January 2021 Allocutio
Thy Will be done
Fr. Paul Churchill
People are asking, “When can we get back to where we were?” The answer is that we will never go back to where we were because life is always going forward, it is always changing. No matter how or when we get over the present difficulties we will never emerge where we were before.
God made us to go forward, not to go back. God put the eyes at the front of our heads so that we could look forward and go forward. Do you remember the story of Lot’s wife? She looked back.Why? Drawn maybe to where sin used to be or maybe to gloat over the destruction of sinners? But she is a lesson from God that we must keep going forward, the landscape of life always changing.
Sometimes the tentacles of the past hold people back. Our sins can hold us up and prevent our going forward. But forgiveness releases us from the chains of guilt or enslavement to unhealthy ways so we can go on with our lives. The gift of forgiveness is designed to give life, not to block life.
If some hurt from our past drags us back some good experience may also draw us away from going on. Perhaps the future looks shaky and the old ways seem more secure and we are tempted to retreat. Going forward can require, indeed always requires courage. God’s disposition is that we go forward. We are not designed to go back. I wish now to illustrate this with two examples we know well.

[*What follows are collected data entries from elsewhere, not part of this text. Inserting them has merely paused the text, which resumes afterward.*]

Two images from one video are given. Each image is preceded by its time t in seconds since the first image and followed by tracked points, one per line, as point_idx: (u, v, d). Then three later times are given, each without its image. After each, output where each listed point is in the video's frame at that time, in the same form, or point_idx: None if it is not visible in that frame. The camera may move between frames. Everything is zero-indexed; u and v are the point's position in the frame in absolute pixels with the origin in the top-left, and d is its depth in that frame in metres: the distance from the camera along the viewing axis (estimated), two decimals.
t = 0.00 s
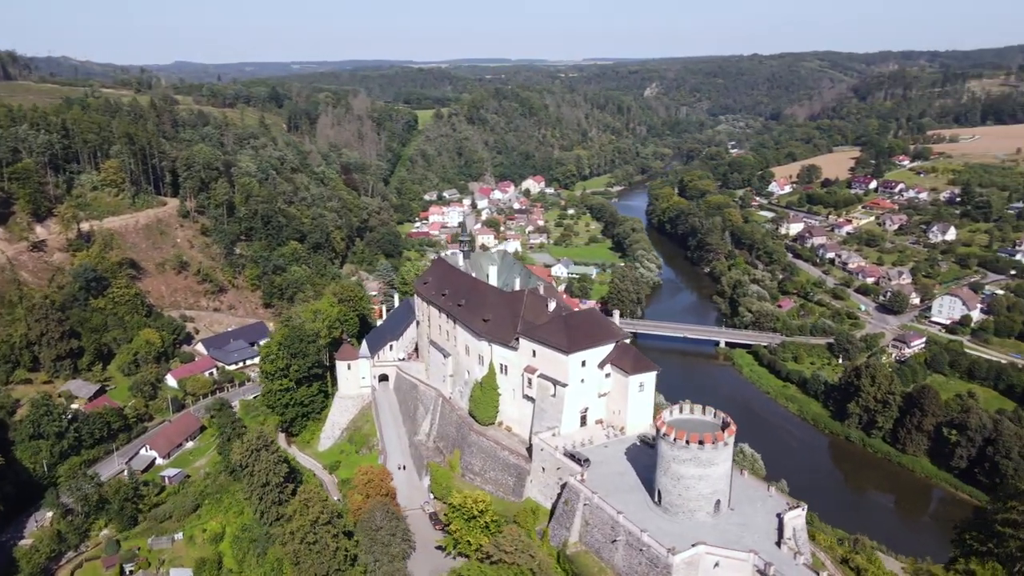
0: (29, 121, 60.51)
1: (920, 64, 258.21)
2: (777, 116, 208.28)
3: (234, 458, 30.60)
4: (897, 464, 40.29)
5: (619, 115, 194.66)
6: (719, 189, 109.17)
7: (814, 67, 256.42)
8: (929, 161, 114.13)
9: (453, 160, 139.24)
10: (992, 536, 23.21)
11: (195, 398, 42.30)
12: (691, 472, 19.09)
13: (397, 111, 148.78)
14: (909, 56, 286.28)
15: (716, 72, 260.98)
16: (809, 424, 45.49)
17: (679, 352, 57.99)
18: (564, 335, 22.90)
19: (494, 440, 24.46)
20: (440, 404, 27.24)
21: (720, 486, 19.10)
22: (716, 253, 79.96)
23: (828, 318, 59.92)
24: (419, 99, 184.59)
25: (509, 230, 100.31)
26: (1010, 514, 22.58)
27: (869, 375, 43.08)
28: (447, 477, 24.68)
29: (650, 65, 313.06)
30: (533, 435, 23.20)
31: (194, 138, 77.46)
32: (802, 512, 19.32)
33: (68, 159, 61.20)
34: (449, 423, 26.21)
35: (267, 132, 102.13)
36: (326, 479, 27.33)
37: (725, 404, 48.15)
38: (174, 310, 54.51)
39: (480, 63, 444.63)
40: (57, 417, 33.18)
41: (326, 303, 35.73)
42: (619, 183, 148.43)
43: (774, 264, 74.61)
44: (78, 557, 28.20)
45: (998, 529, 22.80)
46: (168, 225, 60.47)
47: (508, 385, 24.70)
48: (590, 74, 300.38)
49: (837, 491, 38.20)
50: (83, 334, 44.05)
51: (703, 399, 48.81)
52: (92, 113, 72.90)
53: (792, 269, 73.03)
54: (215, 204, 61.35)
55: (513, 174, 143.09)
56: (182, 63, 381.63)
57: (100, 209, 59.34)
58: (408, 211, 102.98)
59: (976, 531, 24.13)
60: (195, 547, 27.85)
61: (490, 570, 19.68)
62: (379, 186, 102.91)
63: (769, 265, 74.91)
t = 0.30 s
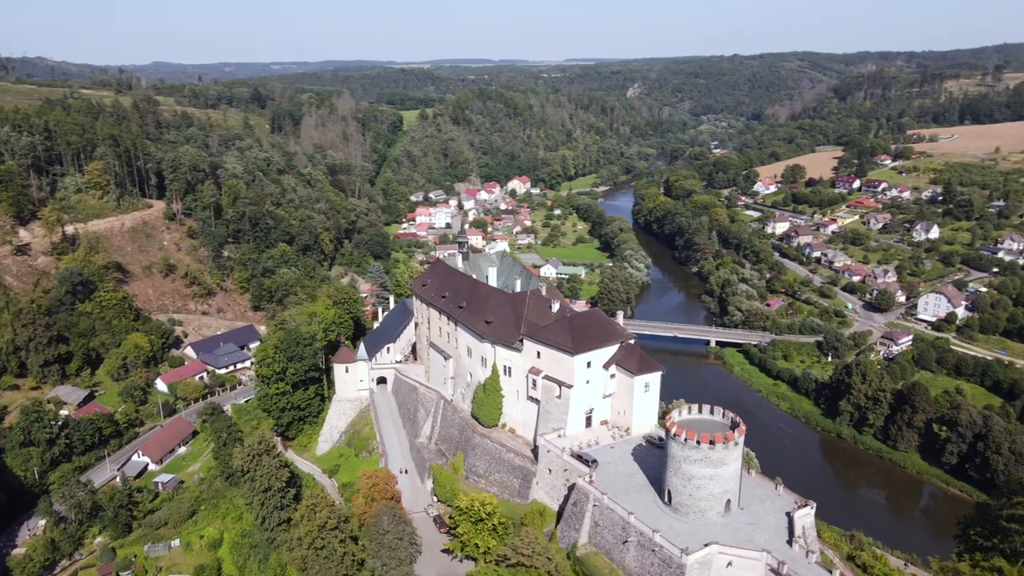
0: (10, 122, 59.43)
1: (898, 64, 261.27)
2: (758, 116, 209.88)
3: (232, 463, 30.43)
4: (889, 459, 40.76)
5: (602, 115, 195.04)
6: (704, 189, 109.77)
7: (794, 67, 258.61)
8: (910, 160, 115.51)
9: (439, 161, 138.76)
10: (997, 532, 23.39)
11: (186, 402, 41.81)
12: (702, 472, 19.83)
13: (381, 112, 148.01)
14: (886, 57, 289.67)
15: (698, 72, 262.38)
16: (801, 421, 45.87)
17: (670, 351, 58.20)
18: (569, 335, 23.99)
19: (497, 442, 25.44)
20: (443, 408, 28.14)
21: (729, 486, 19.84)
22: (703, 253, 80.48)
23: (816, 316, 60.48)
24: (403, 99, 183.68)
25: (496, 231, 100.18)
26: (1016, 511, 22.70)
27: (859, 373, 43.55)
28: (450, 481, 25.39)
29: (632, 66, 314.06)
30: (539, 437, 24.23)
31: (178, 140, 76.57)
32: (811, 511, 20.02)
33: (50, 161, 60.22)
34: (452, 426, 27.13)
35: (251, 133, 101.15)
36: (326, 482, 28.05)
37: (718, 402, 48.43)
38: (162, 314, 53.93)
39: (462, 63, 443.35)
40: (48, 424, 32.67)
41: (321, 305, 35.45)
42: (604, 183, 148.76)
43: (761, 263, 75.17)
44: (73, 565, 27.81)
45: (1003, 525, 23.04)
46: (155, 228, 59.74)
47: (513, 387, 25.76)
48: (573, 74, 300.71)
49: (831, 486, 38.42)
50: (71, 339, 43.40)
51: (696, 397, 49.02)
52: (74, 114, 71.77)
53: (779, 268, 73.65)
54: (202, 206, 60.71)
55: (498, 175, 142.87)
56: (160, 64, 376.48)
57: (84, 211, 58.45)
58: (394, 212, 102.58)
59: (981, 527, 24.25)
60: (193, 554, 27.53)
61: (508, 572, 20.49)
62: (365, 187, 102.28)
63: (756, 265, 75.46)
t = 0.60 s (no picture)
0: None
1: (876, 65, 264.53)
2: (740, 116, 211.53)
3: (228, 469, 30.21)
4: (880, 456, 41.20)
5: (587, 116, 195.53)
6: (690, 189, 110.37)
7: (774, 68, 260.94)
8: (892, 160, 116.88)
9: (425, 162, 138.39)
10: (1000, 527, 23.15)
11: (177, 407, 41.34)
12: (712, 472, 20.17)
13: (366, 113, 147.29)
14: (865, 57, 293.09)
15: (680, 73, 263.92)
16: (792, 420, 46.22)
17: (661, 351, 58.38)
18: (574, 338, 24.10)
19: (502, 444, 25.68)
20: (444, 410, 28.33)
21: (739, 485, 20.21)
22: (691, 253, 80.96)
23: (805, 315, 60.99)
24: (387, 100, 182.87)
25: (483, 232, 100.08)
26: (1018, 506, 22.42)
27: (850, 371, 44.01)
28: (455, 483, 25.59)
29: (614, 66, 314.96)
30: (545, 440, 24.47)
31: (162, 142, 75.68)
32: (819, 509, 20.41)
33: (32, 164, 59.32)
34: (455, 428, 27.33)
35: (235, 135, 100.21)
36: (325, 486, 28.25)
37: (710, 399, 48.64)
38: (149, 318, 53.36)
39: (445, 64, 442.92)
40: (38, 431, 32.18)
41: (316, 309, 35.29)
42: (590, 184, 149.19)
43: (748, 263, 75.66)
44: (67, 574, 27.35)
45: (1007, 520, 22.69)
46: (141, 231, 59.02)
47: (516, 389, 26.03)
48: (557, 75, 301.13)
49: (824, 483, 38.72)
50: (59, 344, 42.83)
51: (688, 395, 49.24)
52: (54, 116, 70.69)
53: (767, 267, 74.18)
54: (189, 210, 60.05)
55: (484, 176, 142.75)
56: (139, 65, 371.93)
57: (68, 214, 57.59)
58: (381, 214, 102.19)
59: (984, 523, 23.99)
60: (190, 561, 27.20)
61: None
62: (351, 189, 101.74)
63: (743, 264, 75.94)
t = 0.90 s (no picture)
0: None
1: (855, 66, 267.59)
2: (722, 116, 213.01)
3: (224, 474, 30.01)
4: (871, 453, 41.65)
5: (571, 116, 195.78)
6: (676, 188, 110.88)
7: (755, 69, 263.08)
8: (874, 159, 118.20)
9: (410, 163, 137.89)
10: (1004, 522, 23.37)
11: (167, 412, 40.84)
12: (722, 472, 20.58)
13: (350, 113, 146.37)
14: (843, 57, 296.25)
15: (662, 73, 265.13)
16: (784, 418, 46.58)
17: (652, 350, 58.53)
18: (580, 339, 24.60)
19: (506, 446, 26.09)
20: (445, 413, 28.67)
21: (749, 484, 20.66)
22: (679, 252, 81.36)
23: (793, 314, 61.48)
24: (370, 101, 181.84)
25: (470, 232, 99.87)
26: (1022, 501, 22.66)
27: (841, 368, 44.41)
28: (459, 485, 26.04)
29: (596, 67, 315.78)
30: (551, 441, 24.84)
31: (146, 143, 74.68)
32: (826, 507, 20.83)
33: (14, 166, 58.33)
34: (457, 431, 27.72)
35: (219, 136, 99.14)
36: (325, 490, 28.23)
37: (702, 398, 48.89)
38: (137, 322, 52.75)
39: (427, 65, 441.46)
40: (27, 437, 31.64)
41: (311, 311, 35.06)
42: (575, 184, 149.43)
43: (736, 262, 76.19)
44: None
45: (1011, 515, 22.95)
46: (126, 233, 58.24)
47: (520, 390, 26.39)
48: (540, 75, 301.24)
49: (815, 479, 38.99)
50: (46, 349, 42.14)
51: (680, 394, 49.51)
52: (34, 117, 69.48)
53: (754, 266, 74.69)
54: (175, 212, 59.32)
55: (470, 176, 142.45)
56: (116, 65, 367.02)
57: (51, 217, 56.69)
58: (367, 216, 101.66)
59: (987, 517, 24.23)
60: (187, 568, 26.91)
61: None
62: (337, 190, 101.10)
63: (731, 263, 76.45)
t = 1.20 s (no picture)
0: None
1: (835, 66, 270.44)
2: (705, 116, 214.42)
3: (221, 478, 29.86)
4: (863, 449, 42.07)
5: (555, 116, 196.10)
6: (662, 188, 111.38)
7: (737, 69, 265.15)
8: (857, 159, 119.47)
9: (396, 164, 137.46)
10: (1008, 516, 23.60)
11: (159, 416, 40.44)
12: (732, 470, 20.82)
13: (334, 114, 145.57)
14: (823, 58, 299.19)
15: (645, 74, 266.26)
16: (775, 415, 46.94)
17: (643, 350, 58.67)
18: (586, 339, 24.68)
19: (510, 447, 26.17)
20: (447, 415, 28.68)
21: (759, 483, 20.90)
22: (667, 252, 81.78)
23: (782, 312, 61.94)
24: (354, 101, 180.90)
25: (458, 232, 99.71)
26: None
27: (832, 366, 44.83)
28: (462, 488, 26.10)
29: (579, 67, 316.49)
30: (557, 442, 24.96)
31: (130, 145, 73.75)
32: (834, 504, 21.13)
33: None
34: (460, 432, 27.79)
35: (203, 137, 98.19)
36: (325, 494, 28.26)
37: (693, 396, 49.03)
38: (124, 326, 52.16)
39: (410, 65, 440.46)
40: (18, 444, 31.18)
41: (307, 313, 34.84)
42: (560, 184, 149.69)
43: (724, 261, 76.70)
44: None
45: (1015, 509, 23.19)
46: (112, 236, 57.56)
47: (524, 391, 26.46)
48: (524, 75, 301.40)
49: (808, 476, 39.26)
50: (34, 354, 41.53)
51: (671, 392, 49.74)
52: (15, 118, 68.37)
53: (742, 265, 75.21)
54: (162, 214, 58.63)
55: (456, 177, 142.23)
56: (94, 65, 362.69)
57: (35, 219, 55.87)
58: (354, 217, 101.22)
59: (991, 512, 24.44)
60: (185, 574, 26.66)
61: None
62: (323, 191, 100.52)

The visit of the angel Gabriel to Mary changed her future. Mary had her own plan for her future. Now God was going to ask her to go another way. It would be very different and had implications for us all. Mary agreed to go forward the new way and trust God. “Be it done into me according to your word!” She had no idea of what lay ahead no more than we know what this New Year has in store for us. Like her, the only disposition we can hold is, “Be it done to us according to your will” and trust God. Whether the vaccines solve the problem or whether a fly will appear in the ointment we do not know. “Be it done to us according to your word!” is the standard Mary has shown us.
Just imagine if the dialogue between Gabriel and Mary had gone another way:
“I’ve to give birth in a stable? Are you serious!”
“Joseph and me and the baby will have to take refuge in Egypt? Oh, come on!”
“This Saviour will still be living at home at 30 and not married? Really!”
“My baby will be killed on a Cross! Are you a psycho or something?”
Our Lady had no hesitation when asked to go forward on a road not of her own planning, not knowing where it would lead. She knew that God is boss, that he is indeed God with all things subject to him, that he is on our side with our good in mind. You can give a blind date to God, a blank cheque. It will not go astray. So let us say YES to this year and go ahead assured.
The other example is from the Garden of Gethsemane. “Father, not my will but thine be done!” Jesus was going forward to a difficult end. The disciples had warned him, “Master, they wanted to stone you. Are you going back?” (Jn 11:8). “Now my soul is in distress. Shall I say ‘Father save me from this hour?’ But I have come to this hour to face it all” (Jn 12:27). While we can fear what might be his humanity trembles at what will be. But still those words, “Not my will but thine be done!” That is the disposition of heart he puts before us as an example as he faces into the last lap, so to speak.
As he leaves the Upper Room after the Last Supper he says, “Come. Let us go” (Jn 14:31) and as we begin this year let us go forward with him, heeding his words, “You will have trouble in the world, but courage, I have overcome the world” (Jn 16:33).
So let us go forward trusting the future. It is all in his hands. Let us commend it to the care of Mary also asking her to help us say from our hearts, with her, “Be it done to me according to your Word!”